• TASK DESCRIPTION: Copy the data that follows exactly, and include none of its images.

• INFORMATION:
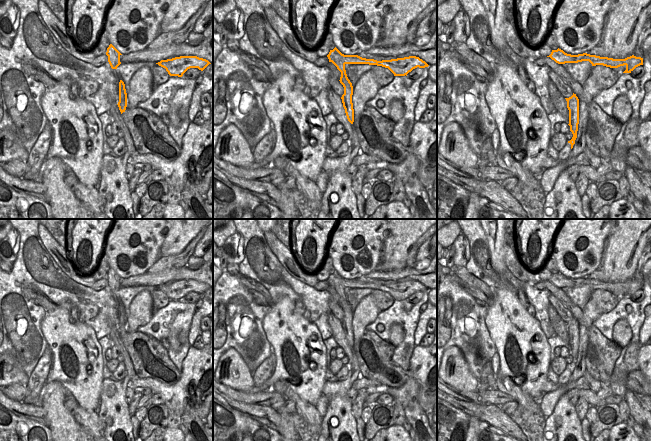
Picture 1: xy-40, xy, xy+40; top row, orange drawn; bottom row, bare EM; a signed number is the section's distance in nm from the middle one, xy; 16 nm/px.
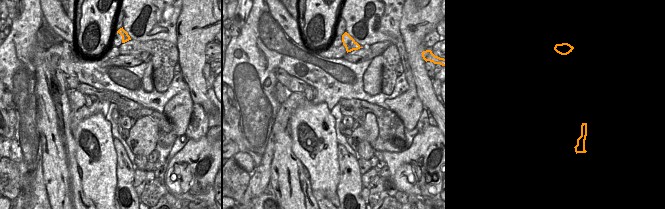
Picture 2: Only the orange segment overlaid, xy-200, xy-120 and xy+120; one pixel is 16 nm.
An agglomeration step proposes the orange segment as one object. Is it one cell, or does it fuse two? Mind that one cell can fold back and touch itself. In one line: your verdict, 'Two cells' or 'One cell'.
Two cells.

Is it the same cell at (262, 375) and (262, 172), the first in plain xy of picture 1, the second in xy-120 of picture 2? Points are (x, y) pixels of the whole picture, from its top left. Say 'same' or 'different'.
same

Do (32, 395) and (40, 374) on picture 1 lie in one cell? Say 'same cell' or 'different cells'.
same cell

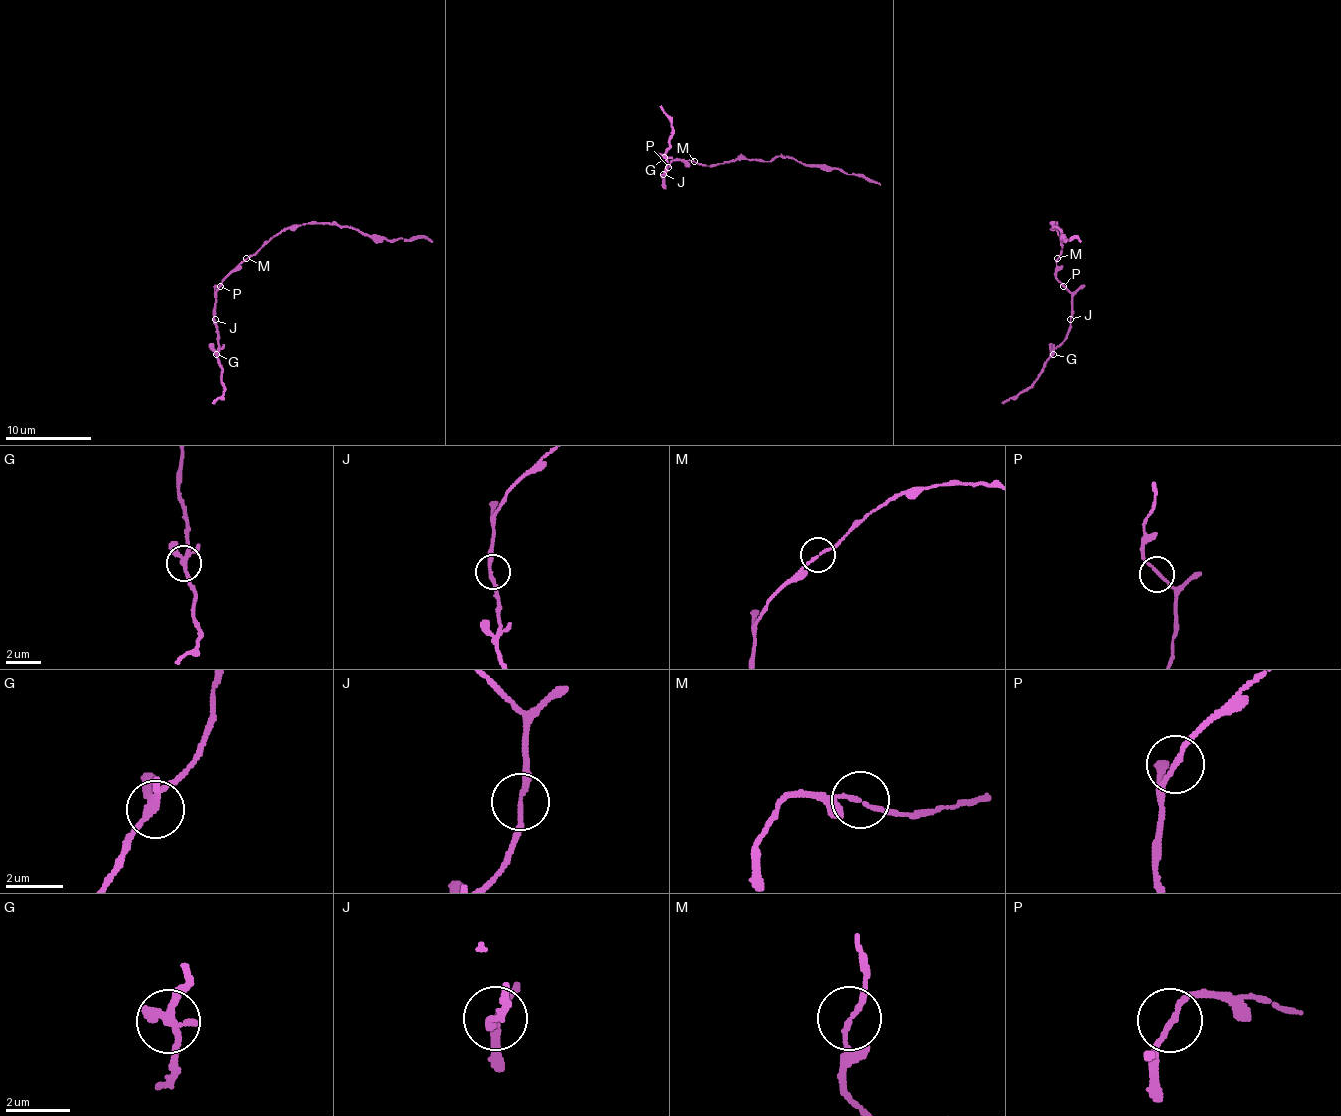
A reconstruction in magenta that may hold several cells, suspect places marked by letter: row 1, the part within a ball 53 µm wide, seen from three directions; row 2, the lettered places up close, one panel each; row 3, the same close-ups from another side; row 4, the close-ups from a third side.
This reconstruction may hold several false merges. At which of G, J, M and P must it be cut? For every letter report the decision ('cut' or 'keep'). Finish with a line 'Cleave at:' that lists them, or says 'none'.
G: keep
J: keep
M: cut
P: keep
Cleave at: M

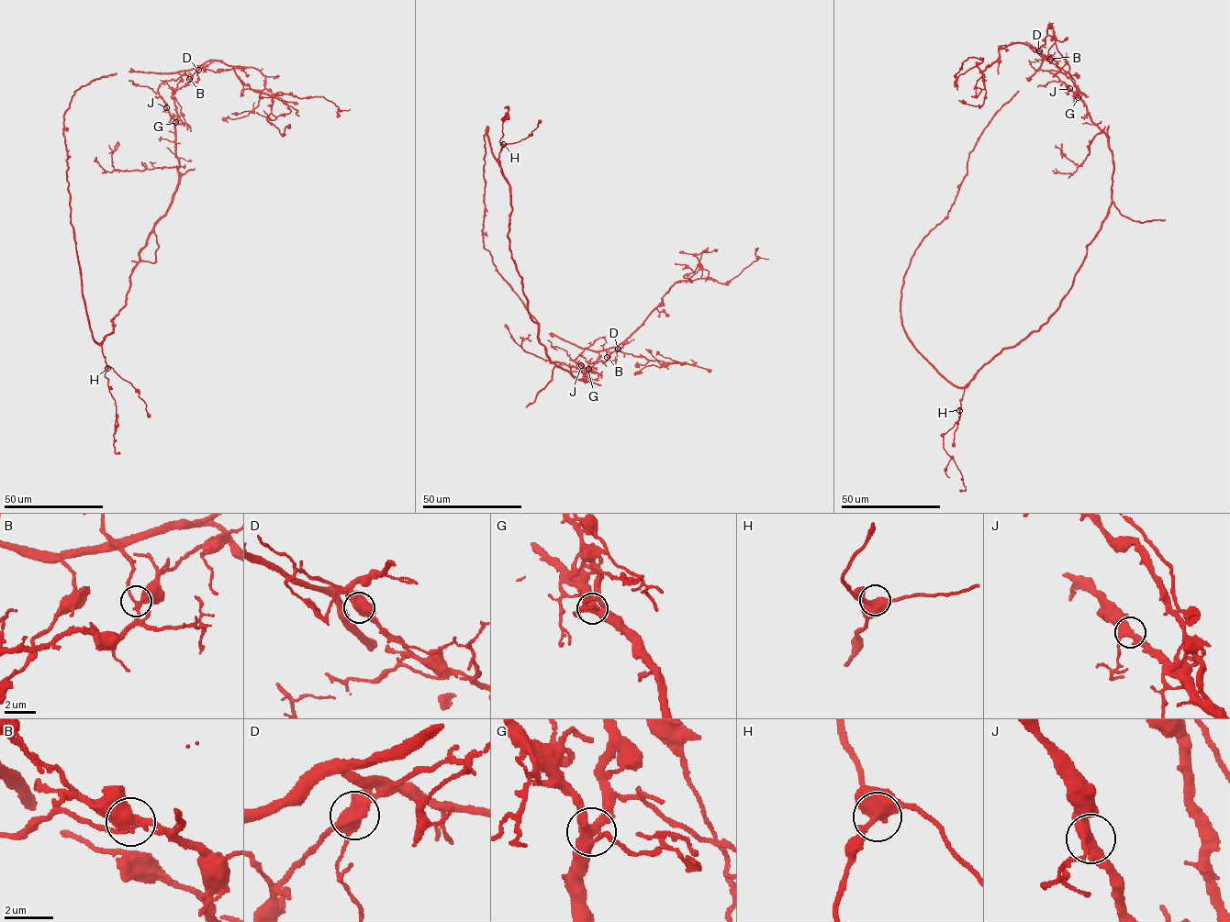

• OUTPUT OF THE TASK:
Picture 1: xy-40, xy, xy+40; top row, orange drawn; bottom row, bare EM; a signed number is the section's distance in nm from the middle one, xy; 16 nm/px.
Picture 2: Only the orange segment overlaid, xy-200, xy-120 and xy+120; one pixel is 16 nm.
An agglomeration step proposes the orange segment as one object. Is it one cell, or does it fuse two? Mind that one cell can fold back and touch itself. In one line: your verdict, 'Two cells' or 'One cell'.
Two cells.

Is it the same cell at (262, 375) and (262, 172), the first in plain xy of picture 1, the second in xy-120 of picture 2? Points are (x, y) pixels of the whole picture, from its top left. Say 'same' or 'different'.
same

Do (32, 395) and (40, 374) on picture 1 lie in one cell? Say 'same cell' or 'different cells'.
same cell

A reconstruction in magenta that may hold several cells, suspect places marked by letter: row 1, the part within a ball 53 µm wide, seen from three directions; row 2, the lettered places up close, one panel each; row 3, the same close-ups from another side; row 4, the close-ups from a third side.
This reconstruction may hold several false merges. At which of G, J, M and P must it be cut? For every letter report the decision ('cut' or 'keep'). Finish with a line 'Cleave at:' that lists them, or says 'none'.
G: keep
J: keep
M: cut
P: keep
Cleave at: M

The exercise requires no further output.